死亡診断書の死因はどうなっているのだろう、わからないって言っていたけど。死因の欄を急ぎ確かめると「心不全」。なるほど、最後は心臓が止まったわけだから、間違ってはいない。

そして母、老人ホーム入所後に起こったコロナ禍で、面会はかなわず、他人の呼びかけに反応しなくなってから2年を過ごしました。91歳だから、死因は老衰かなと思いましたが、死亡診断書の死因は脳卒中。

8月7日、私たちが老人ホームに駆け付けた日に、呼吸が一時的に止まったのは軽い卒中を起こしたからという説明がありました。そして15日から呼吸の状態が変わったのは、肺炎を併発したからだそうです。最後まで死と戦った末の大往生だったと思います。

戦うことを放棄した父と最後まで戦った母。これって個人差もあるんだろうけど、男と女の違いも大きいのかなと思いました。

人類が生き残るために、男はすべてが生き残る必要はありません。イスラムでは4人まで妻が許されますが、これはこの決まりができた当時、戦乱が続いていて、男人口が極端に減っていたからだそうです。生き残った男に数多い女を養わせるのが得策ということです。

チンギス・ハーンなんか一人で100人以上の子を作り、その直系の子孫は現在1600万人に達すると言われています。DNA鑑定の結果、アジア男性の約4割は、チンギス・ハーンを含む11人の偉大な父の子孫だそうです。

生きがいは男女ともに必要だと思うけれど、男の方が女より余分に生きがいが必要で、納得できる人生の意義を得るために頑張り、それが見いだせなくなると体まで蝕まれてしまうのかもしれません。

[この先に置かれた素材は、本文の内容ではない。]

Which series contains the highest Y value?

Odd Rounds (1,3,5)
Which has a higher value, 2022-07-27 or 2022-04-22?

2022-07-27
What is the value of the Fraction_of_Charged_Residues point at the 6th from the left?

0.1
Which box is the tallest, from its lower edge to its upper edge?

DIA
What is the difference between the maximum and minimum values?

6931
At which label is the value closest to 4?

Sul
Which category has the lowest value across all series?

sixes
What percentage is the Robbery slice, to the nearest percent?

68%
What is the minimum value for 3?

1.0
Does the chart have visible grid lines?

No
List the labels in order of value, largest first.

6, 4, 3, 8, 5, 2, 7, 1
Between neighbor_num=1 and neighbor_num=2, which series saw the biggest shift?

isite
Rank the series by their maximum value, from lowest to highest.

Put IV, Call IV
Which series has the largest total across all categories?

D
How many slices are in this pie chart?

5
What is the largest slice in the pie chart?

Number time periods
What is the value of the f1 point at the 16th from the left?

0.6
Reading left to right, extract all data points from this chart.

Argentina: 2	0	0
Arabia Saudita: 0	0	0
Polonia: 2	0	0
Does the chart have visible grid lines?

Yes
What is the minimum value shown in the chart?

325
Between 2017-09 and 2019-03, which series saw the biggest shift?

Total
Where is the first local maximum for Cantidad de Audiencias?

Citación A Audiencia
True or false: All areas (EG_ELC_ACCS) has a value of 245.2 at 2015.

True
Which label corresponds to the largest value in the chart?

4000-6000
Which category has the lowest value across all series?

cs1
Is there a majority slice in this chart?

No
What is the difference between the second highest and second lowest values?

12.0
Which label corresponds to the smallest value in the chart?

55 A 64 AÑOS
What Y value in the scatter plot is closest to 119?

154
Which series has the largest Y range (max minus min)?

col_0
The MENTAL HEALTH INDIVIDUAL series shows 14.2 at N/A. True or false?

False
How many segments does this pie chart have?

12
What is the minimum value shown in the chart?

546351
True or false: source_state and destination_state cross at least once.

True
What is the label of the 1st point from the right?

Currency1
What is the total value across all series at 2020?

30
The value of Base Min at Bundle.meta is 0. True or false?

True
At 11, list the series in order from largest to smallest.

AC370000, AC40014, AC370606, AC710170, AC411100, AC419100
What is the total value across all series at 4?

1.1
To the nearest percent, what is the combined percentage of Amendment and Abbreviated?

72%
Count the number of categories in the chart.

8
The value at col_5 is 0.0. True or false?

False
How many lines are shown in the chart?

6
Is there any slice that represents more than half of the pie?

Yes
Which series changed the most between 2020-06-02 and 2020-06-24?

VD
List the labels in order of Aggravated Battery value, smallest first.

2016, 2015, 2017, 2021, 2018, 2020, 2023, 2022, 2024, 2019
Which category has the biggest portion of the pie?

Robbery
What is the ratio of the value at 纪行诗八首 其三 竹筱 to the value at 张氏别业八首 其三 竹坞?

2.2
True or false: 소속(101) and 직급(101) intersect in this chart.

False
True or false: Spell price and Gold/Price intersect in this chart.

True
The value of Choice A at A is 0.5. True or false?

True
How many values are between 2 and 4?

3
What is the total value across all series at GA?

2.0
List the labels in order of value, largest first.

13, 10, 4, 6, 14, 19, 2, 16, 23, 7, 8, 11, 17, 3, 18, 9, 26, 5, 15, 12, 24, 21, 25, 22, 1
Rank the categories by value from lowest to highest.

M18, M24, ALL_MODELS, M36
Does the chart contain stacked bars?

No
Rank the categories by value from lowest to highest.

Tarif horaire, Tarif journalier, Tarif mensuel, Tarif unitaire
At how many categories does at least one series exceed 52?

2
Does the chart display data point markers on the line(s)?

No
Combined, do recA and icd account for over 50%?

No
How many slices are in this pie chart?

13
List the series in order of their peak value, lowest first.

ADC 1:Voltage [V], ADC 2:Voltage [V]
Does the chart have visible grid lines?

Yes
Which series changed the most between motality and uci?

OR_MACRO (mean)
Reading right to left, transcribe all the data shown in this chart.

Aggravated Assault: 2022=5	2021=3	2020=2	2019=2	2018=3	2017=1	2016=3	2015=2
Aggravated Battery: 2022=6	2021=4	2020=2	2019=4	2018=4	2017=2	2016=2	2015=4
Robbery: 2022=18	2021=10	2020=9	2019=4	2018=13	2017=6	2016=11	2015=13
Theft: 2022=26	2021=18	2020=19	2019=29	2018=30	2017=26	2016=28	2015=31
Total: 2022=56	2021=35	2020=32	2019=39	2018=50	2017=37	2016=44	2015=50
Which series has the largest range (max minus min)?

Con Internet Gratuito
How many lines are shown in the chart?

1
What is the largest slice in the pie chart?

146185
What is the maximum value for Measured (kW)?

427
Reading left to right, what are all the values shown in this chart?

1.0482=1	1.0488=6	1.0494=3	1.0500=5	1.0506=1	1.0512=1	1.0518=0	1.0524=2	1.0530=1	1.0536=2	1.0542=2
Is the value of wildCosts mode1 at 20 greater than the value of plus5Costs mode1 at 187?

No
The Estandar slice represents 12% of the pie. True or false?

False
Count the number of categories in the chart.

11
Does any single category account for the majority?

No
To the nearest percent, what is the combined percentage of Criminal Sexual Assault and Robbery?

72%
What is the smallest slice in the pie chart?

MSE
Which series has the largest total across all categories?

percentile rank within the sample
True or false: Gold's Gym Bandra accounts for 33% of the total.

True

父は努力や頑張りとは無縁の人で、俺は俺だから偉いと思っていたようで、母や子供たちを膝下に敷いていました。母はただ敷かれていましたが、私たち子どもは長じるにつれて、無能な暴君に嫌気がさし、早々と自立しました。そして家族は崩壊し、父は威張り散らせる身内を失い、同時に生きる意味を失ったわけです。

もちろん、父から教わったこともあります。父は実務能力は皆無でしたが、、遊びには長けていました。自然の中で遊ぶことは、父から教わり、それは私の根底を作りました。私は一人でもご機嫌に遊べますが、父は威張れなくなると、遊ぶことも止めてしまいました。どうして?わかりません。私が女だから?男の人には父の気持ちがわかるのでしょうか。